At first glance, our tradition’s most curious blessing is HaMotzi, which we say before consuming a meal with bread. Consider the literal translation of the Hebrew: “We praise You, Sovereign of the Cosmos, who brings forth bread from the earth.” Odd, for even a young child knows that God does not “bring forth bread from the earth.” God, as it were, makes wheat. It is up to us to grind that wheat into flour and then bake it into bread.
But the Rabbis teach that this divine/human partnership is the whole point of the blessing. Bread is the paradigmatic Jewish food, the one that turns a nosh into a meal, because it points to the true nature of creation: God provides the raw materials, but what we do with them, for good or ill, is up to us.

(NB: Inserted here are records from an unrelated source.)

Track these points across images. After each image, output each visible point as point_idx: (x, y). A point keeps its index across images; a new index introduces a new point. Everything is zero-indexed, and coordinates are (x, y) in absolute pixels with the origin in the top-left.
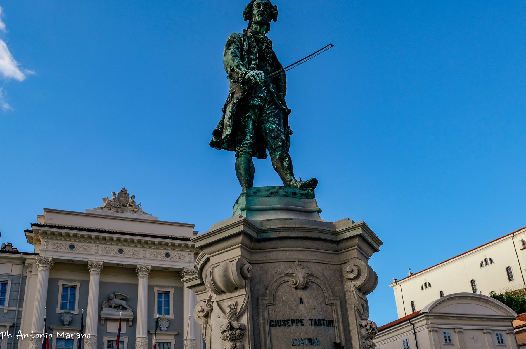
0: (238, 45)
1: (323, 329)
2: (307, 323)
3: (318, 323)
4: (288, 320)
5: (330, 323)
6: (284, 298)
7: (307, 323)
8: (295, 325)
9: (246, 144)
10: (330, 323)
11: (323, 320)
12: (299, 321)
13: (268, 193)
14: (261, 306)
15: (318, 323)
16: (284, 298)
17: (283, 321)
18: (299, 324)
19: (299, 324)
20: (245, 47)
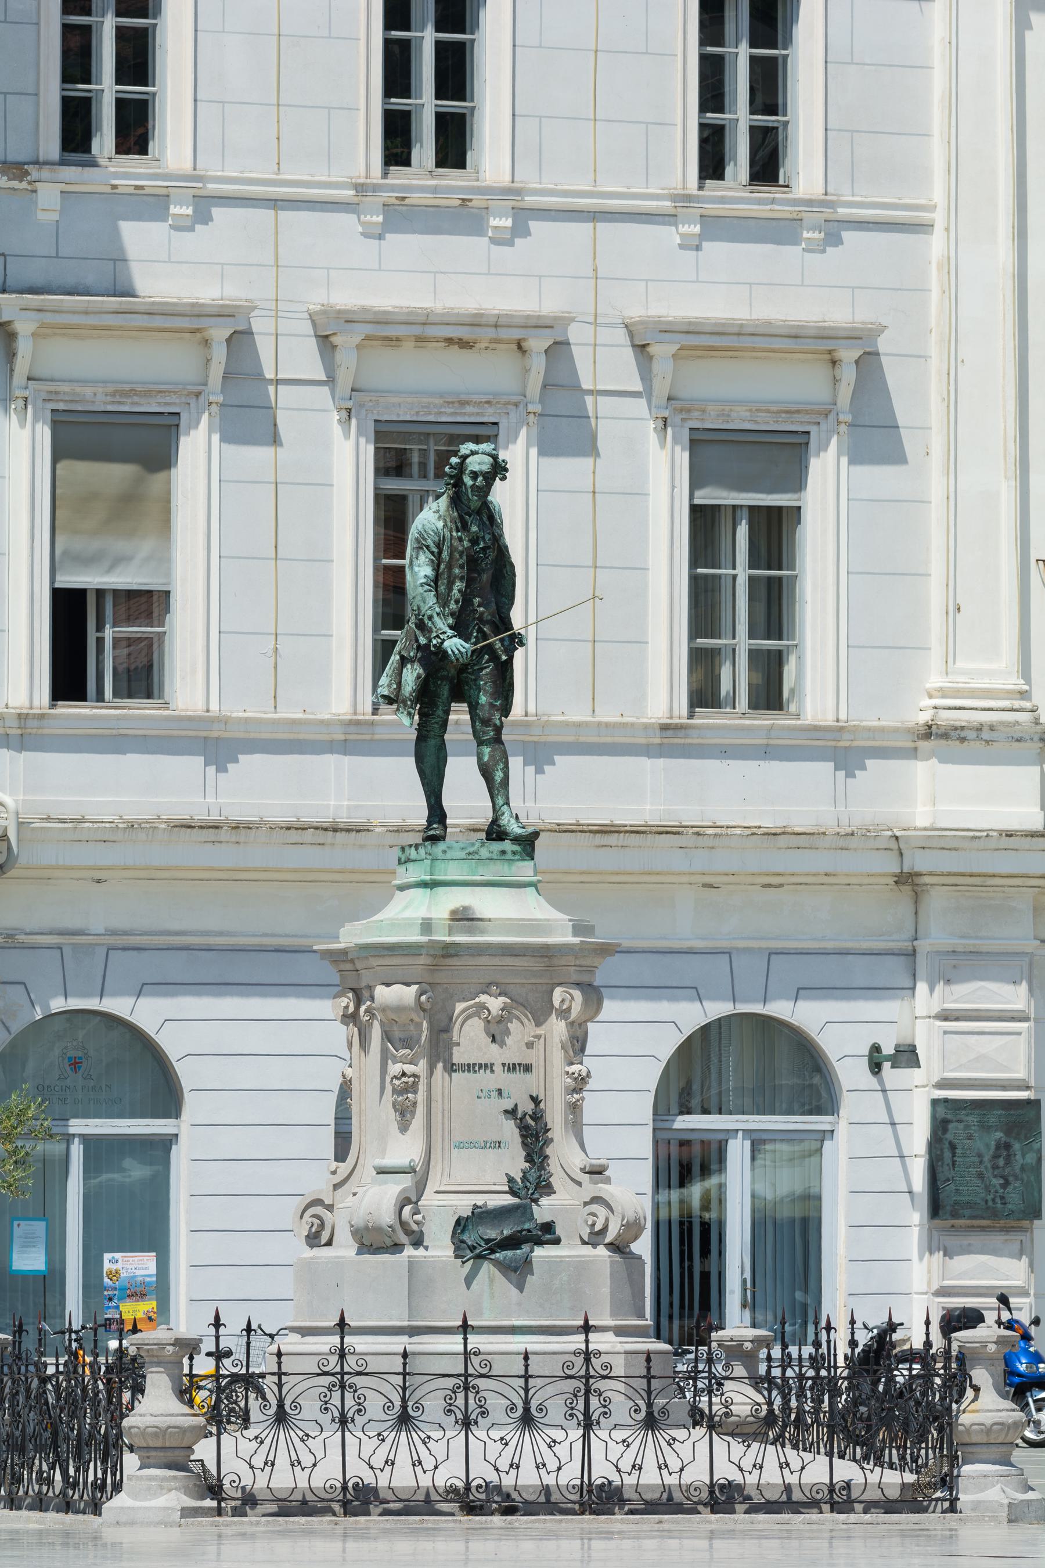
0: (432, 553)
1: (519, 1076)
2: (498, 1068)
3: (512, 1068)
4: (474, 1065)
5: (528, 1068)
6: (472, 1034)
7: (498, 1068)
8: (482, 1071)
9: (436, 723)
10: (528, 1068)
11: (519, 1065)
12: (489, 1067)
13: (463, 855)
14: (441, 1044)
15: (512, 1068)
16: (472, 1034)
17: (469, 1065)
18: (488, 1071)
19: (488, 1071)
20: (445, 555)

With this in mind, let us turn to this week’s Torah portion, Vayeshev, and an insight from the Hasidic commentator Mei HaShiloach. His focus is on dreams, which lie at the heart of the parasha, which features Joseph as both a dreamer and a dream interpreter. Mei HaShiloach teaches: “All things of the world are like a dream that needs interpretation. ‘Bread’ (lechem) is a word made of the same Hebrew letters as ‘dream’ (chalom). This is because both bread and dreams must be ‘interpreted’ as must all things from which we derive benefit.”
What is Mei HaShiloach saying? That for Joseph—and for us—dreams, like wheat, constitute a sort of starting point, but what matters more than the “ingredients” with which we begin is what we make with those ingredients.
By way of example, our tradition offers a little-known ceremony called hatavat chalom in which a person can transform a troubling and seemingly nightmarish dream into a good one by convening three witnesses and declaring in front of them: “Master of the Universe: I have dreamed a dream and do not know what it is. . . May it be your will that all my dreams shall be for good. If they are good dreams, strengthen and reinforce them. But if they require healing, heal them. As you have transformed the curse of Balaam from a curse to a blessing, so shall you transform all of my dreams to good. . .” The witnesses then proclaim the dream a good one, thereby nullifying all of its ill effects.
What a beautiful model this offers us all, and not just in our dreams! Life is less about what happens to us than how we consciously choose to respond to our fate. May we find the strength and courage to interpret our dreams—and the events and choices of our waking life, enjoyable and difficult alike—for blessing.